USING THE INFORMATION:
[A] Answer these questions from the passage on the Panthers club's information systems, one line each, marked (i), (ii), (iii):
(i) How many years did Cowan take before appointing a CIO for the group?
(ii) How many full-time programmers wrote the club's own ledgers?
(iii) What was the name of the payroll system that actually worked?
[B] Carry on the account of the Panthers club's information systems, starting after its final sentence.

When Roger Cowan assumed the role of general manager at the Penrith Rugby League Club 37 years ago, Digital Equipment's first minicomputer was new to market. Today, Panthers - of which the rugby league club is a part - is Australia's largest licensed club, still with Cowan at the helm, while Digital Equipment is a fading memory.
Although Cowan took his time appointing a CIO for the group (36 years in fact) he is adamant that information systems, whether manual or computerised, have always had a high priority within the group. "Thirty-seven years ago I was the first person who wanted to know what each individual poker machine was doing," he says. In those days the only systems that could do it were manual, but Cowan was early to demonstrate a thirst for information, and it remains unquenched today.
"We were probably the first club to write our own software," Cowan says. "We tried to design a poker machine security system and spent a lot of money on it. It would let us know if anyone opened a machine without authority and help to identify legitimate jackpots." But there was a catch. "It gave us so much information we couldn't analyse it all," he says.
Over time the poker machine population and information systems sophistication grew, as did the Panthers club, in Penrith, nestled at the foot of the Blue Mountains to Sydney's west. Again there was a catch: the two were not growing in lockstep.
By 1988 Cowan says the group was heading for trouble because, although sales were up, the bottom line was not. He did not feel he had sufficient information to identify and then fix the problem. Again he looked for computer-based solutions. Even by the late 1980s, and more than 20 years after Cowan first joined the business, the sorts of information systems available to run an operation that was essentially membership-based, not-for-profit, with licensed premises and gaming, remained rarer than hen's teeth and were generally bespoke.
"We had three full-time programmers who wrote our own ledgers. At that time there was nothing for the clubs," he explains. Just getting a payroll system that could handle the rosters and awards systems for the group was a challenge. Cowan admits Panthers Entertainment Group (PEG) bought or developed three, only the last of which, called Clubline, actually worked. That system still runs today and will undergo a conversion to SQL this year.

DATA:

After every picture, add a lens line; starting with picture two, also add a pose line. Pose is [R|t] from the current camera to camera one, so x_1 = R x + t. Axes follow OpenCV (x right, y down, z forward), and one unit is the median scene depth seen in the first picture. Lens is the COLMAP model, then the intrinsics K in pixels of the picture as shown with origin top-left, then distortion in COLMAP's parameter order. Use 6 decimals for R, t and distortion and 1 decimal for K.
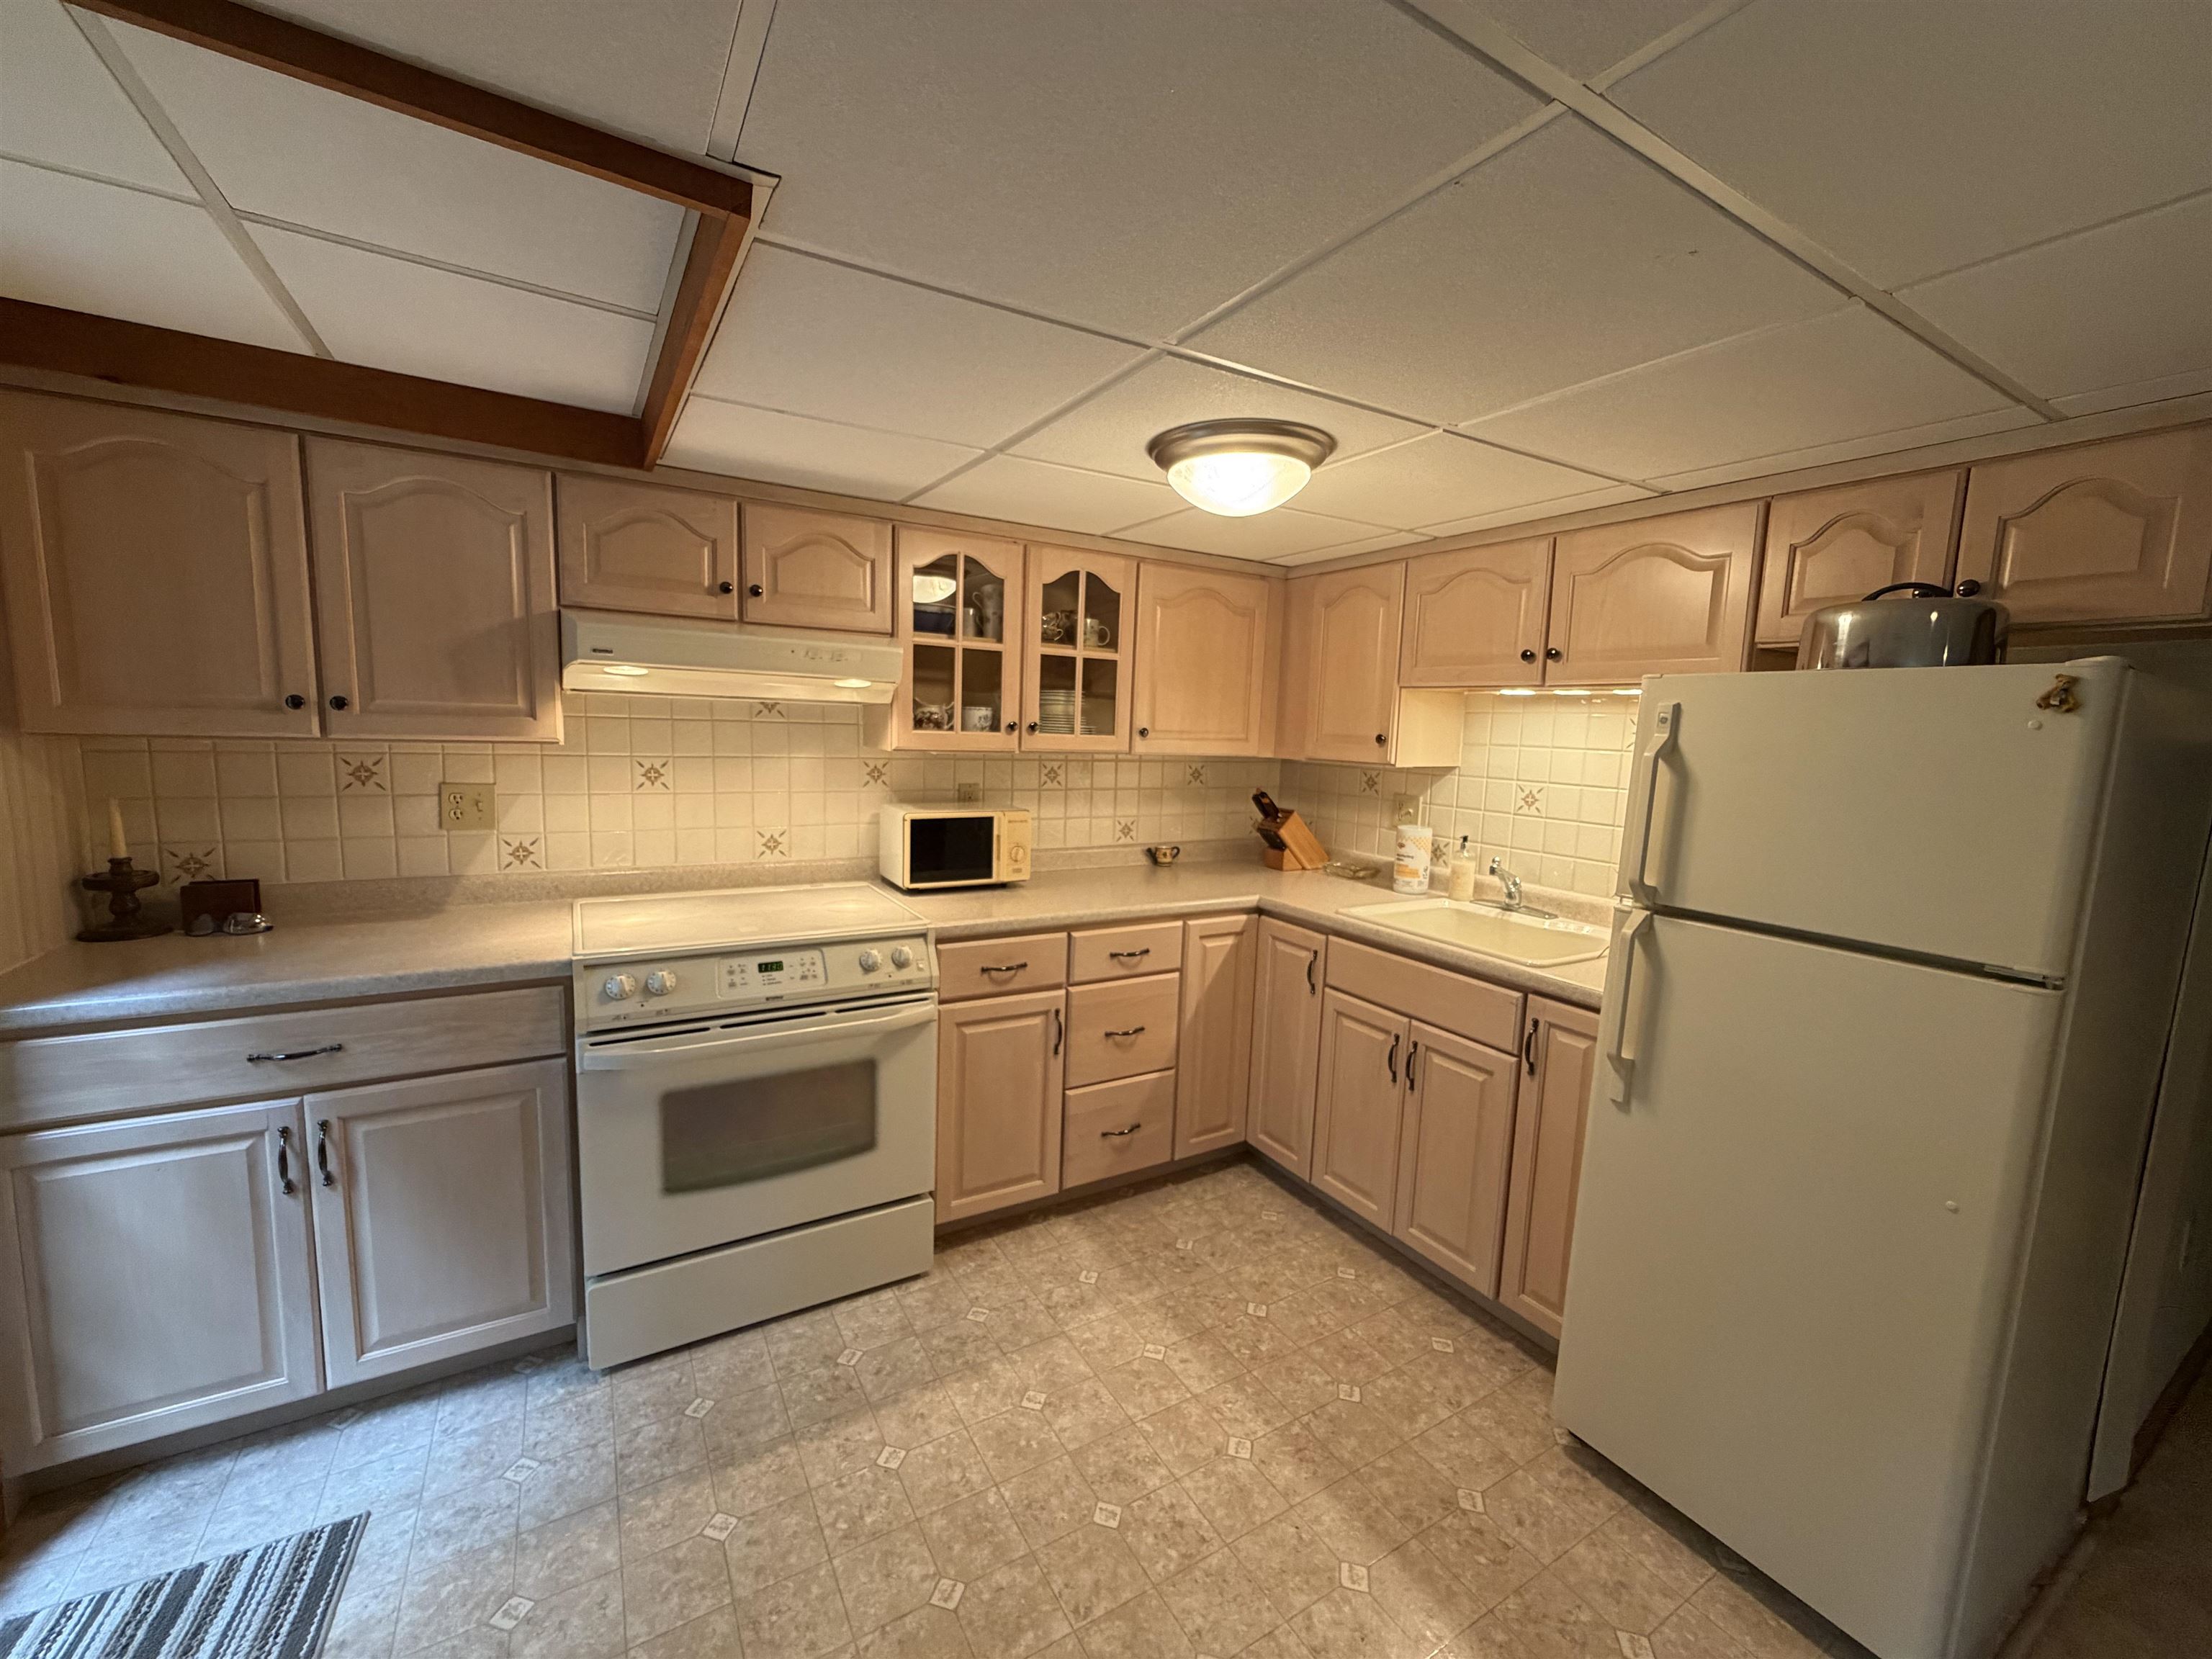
lens RADIAL K [[878.5, 0, 1103.8], [0, 878.5, 828.8], [0, 0, 1]] dist [0.000442, -0.000626]
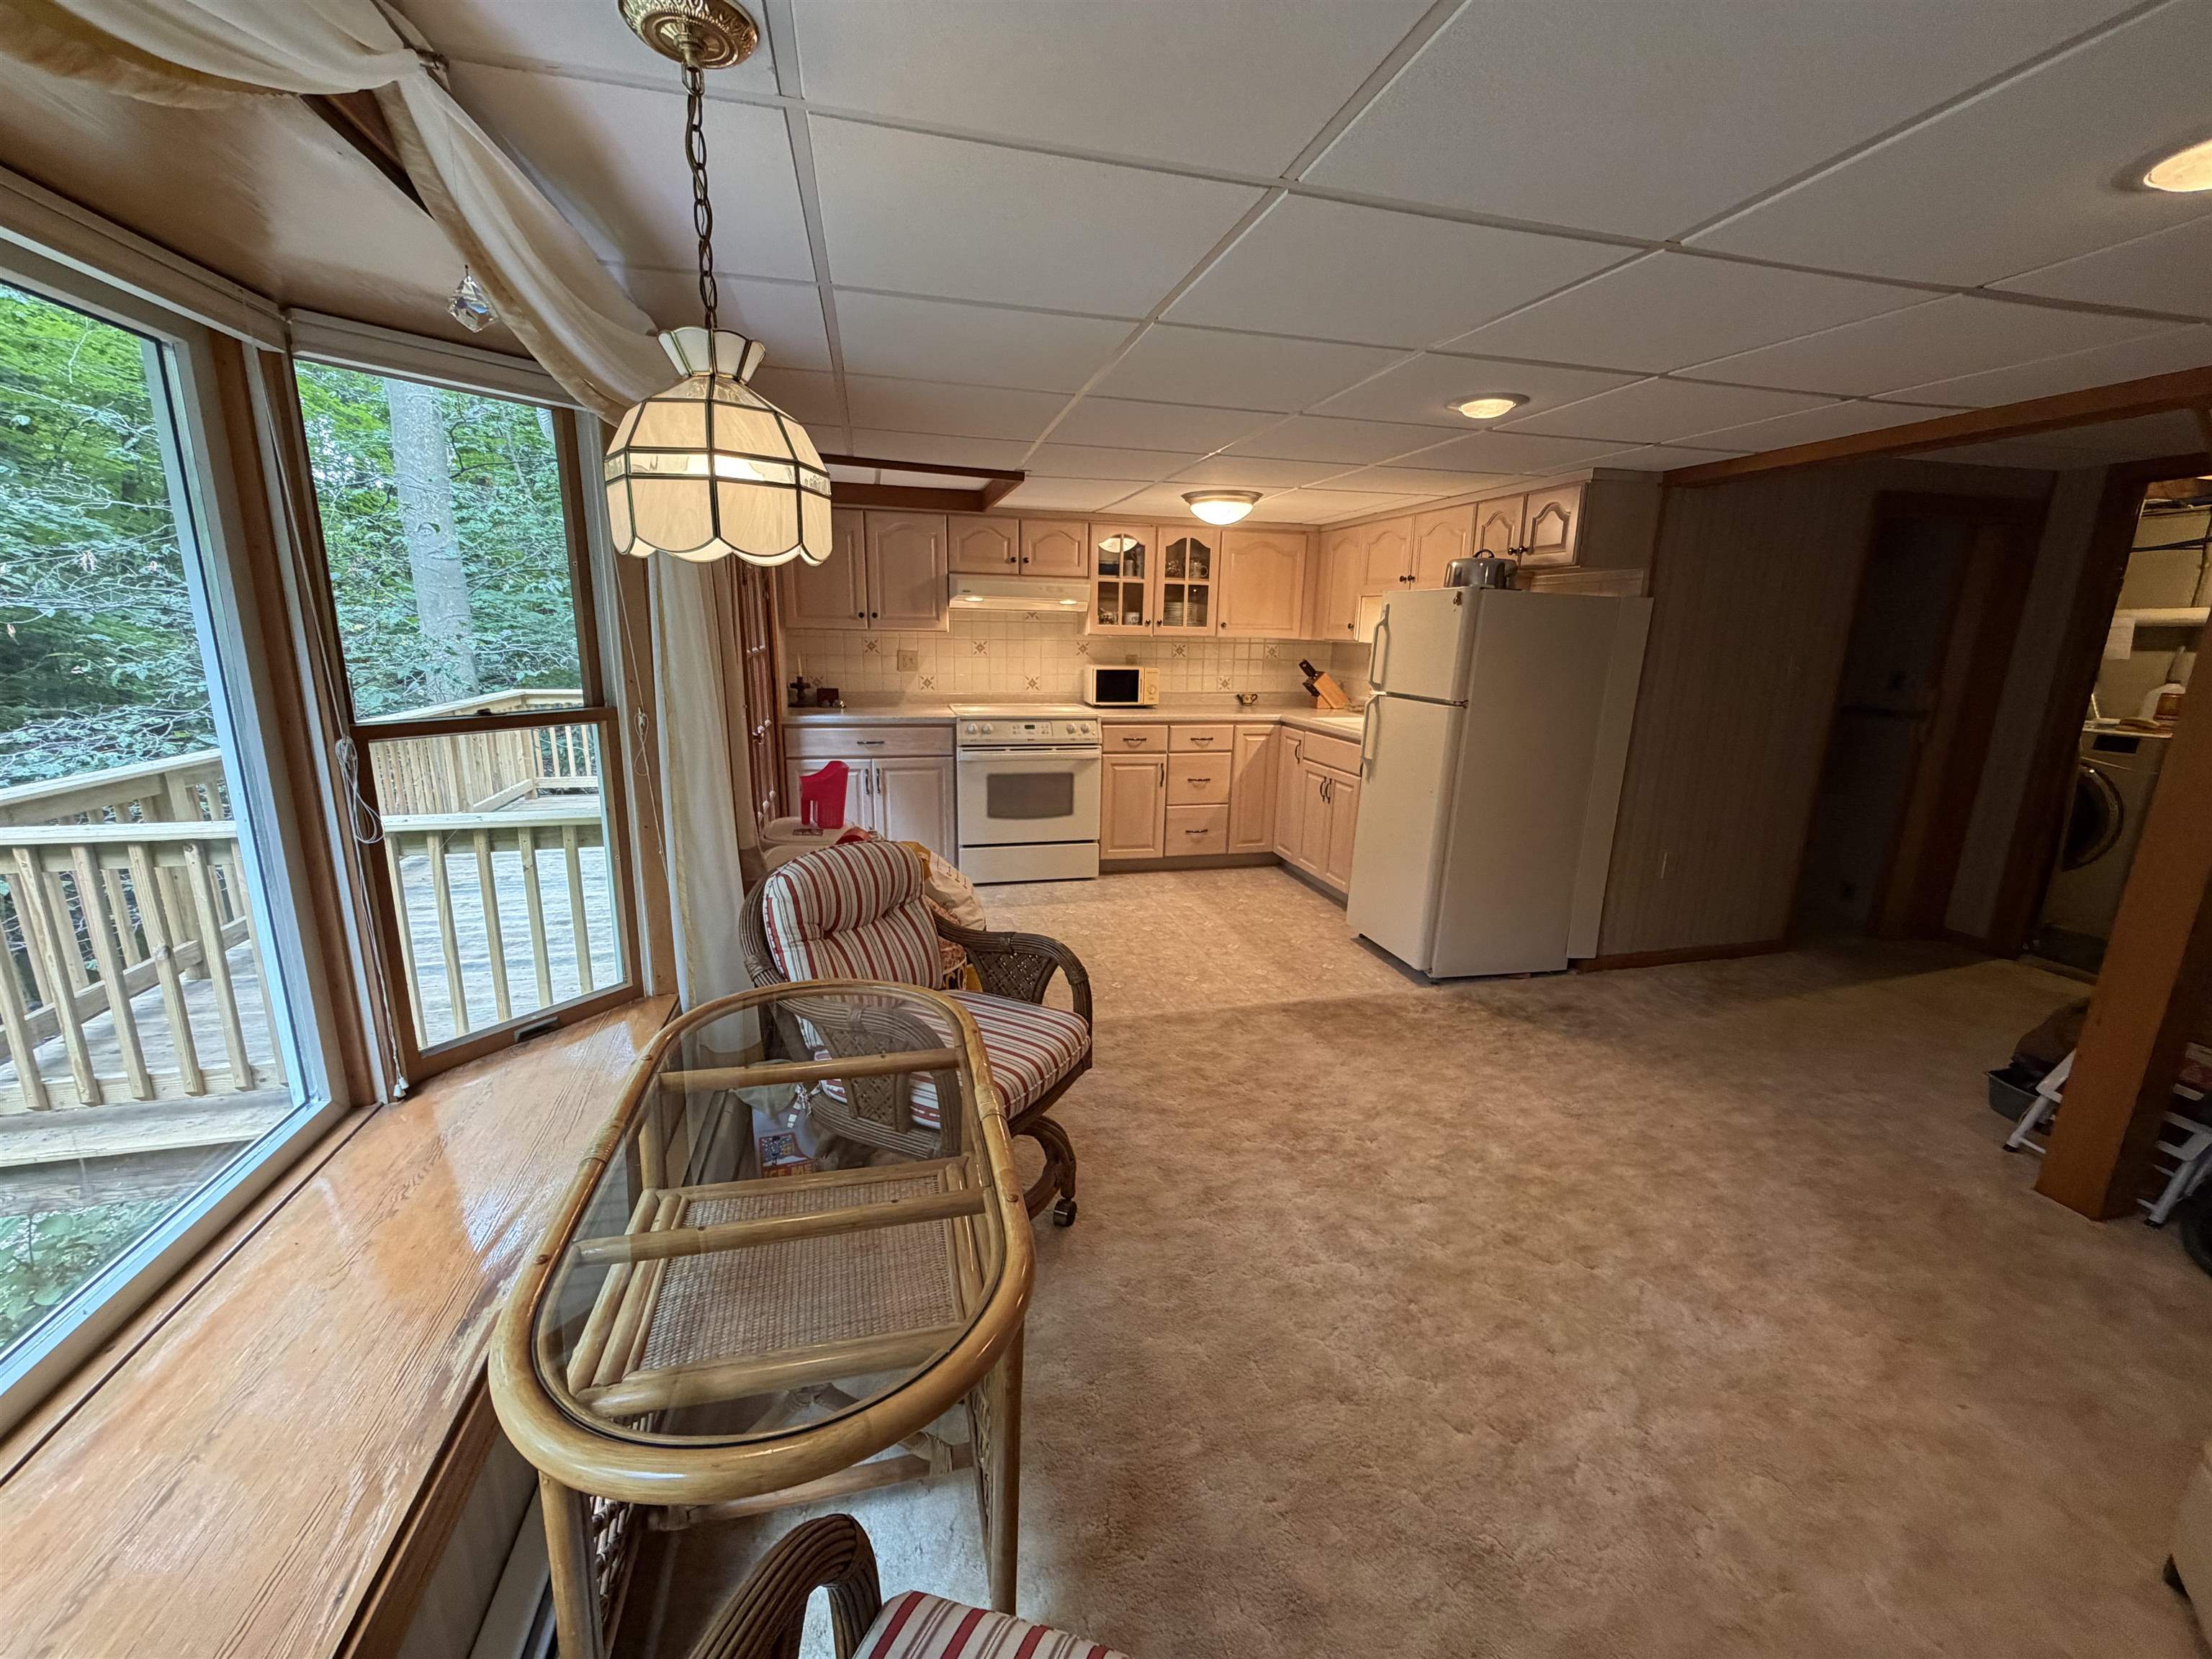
lens RADIAL K [[878.5, 0, 1103.1], [0, 878.5, 827.1], [0, 0, 1]] dist [0.000442, -0.000626]
pose [[0.957152, 0.049522, -0.285319, 0.389447], [-0.021441, 0.994684, 0.100718, 0.145569], [0.288790, -0.090285, 0.953126, -0.955741]]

RESULTS OF THE TASKS:
[A]
(i) 36 years
(ii) Three
(iii) Clubline

[B]
What Cowan learned about information systems vendors from his first-hand experience of them in the early days left him a bit wary, a not altogether uncommon reaction even nowadays. "A lot of people claim to be able to do things that they just can't. And if you don't have the technical experience it's difficult to know that," he says. Today Cowan has more experience, and while he is more sceptical about IT vendor claims, he also acknowledges that the supply of information systems for vertical markets such as entertainment groups has improved dramatically.
And he finally has a CIO: James Huckerby, appointed in early 2002 (see "Putting Panthers in the Pink", CIO September 2002). Even so, it is Cowan still who translates what the IT vendors tell him into opportunities for the group, taking strategic advice from Huckerby along the way. "There's a lot of potential here for marketing," says Cowan. "When I sat through the first presentation of [Microsoft's] Great Plains I learned all about the e-commerce opportunities and the information that you can get from it. This is statistical analysis; it's not just about accounting. It will give us a much better feel for which groups are not using the club. There are some very upmarket systems used by casinos that locate where they are drawing people from. For example, it would be good for us to know how many we are drawing from Mount Druitt. We have a lot of competition there.
"In the past you would fire [marketing] shotguns and hope that you would hit them [members]. But now with the technology and the statistics we can be much more focused - right into the individual customer," Cowan says. It will no doubt also be particularly interesting to his son Max Cowan who runs marketing for the group. Understanding the member-Panthers relationship more fully is of major interest to Cowan and it's reflected in some of the early tasks he has set Huckerby, with a customer relationship management and loyalty rewards program high on the agenda.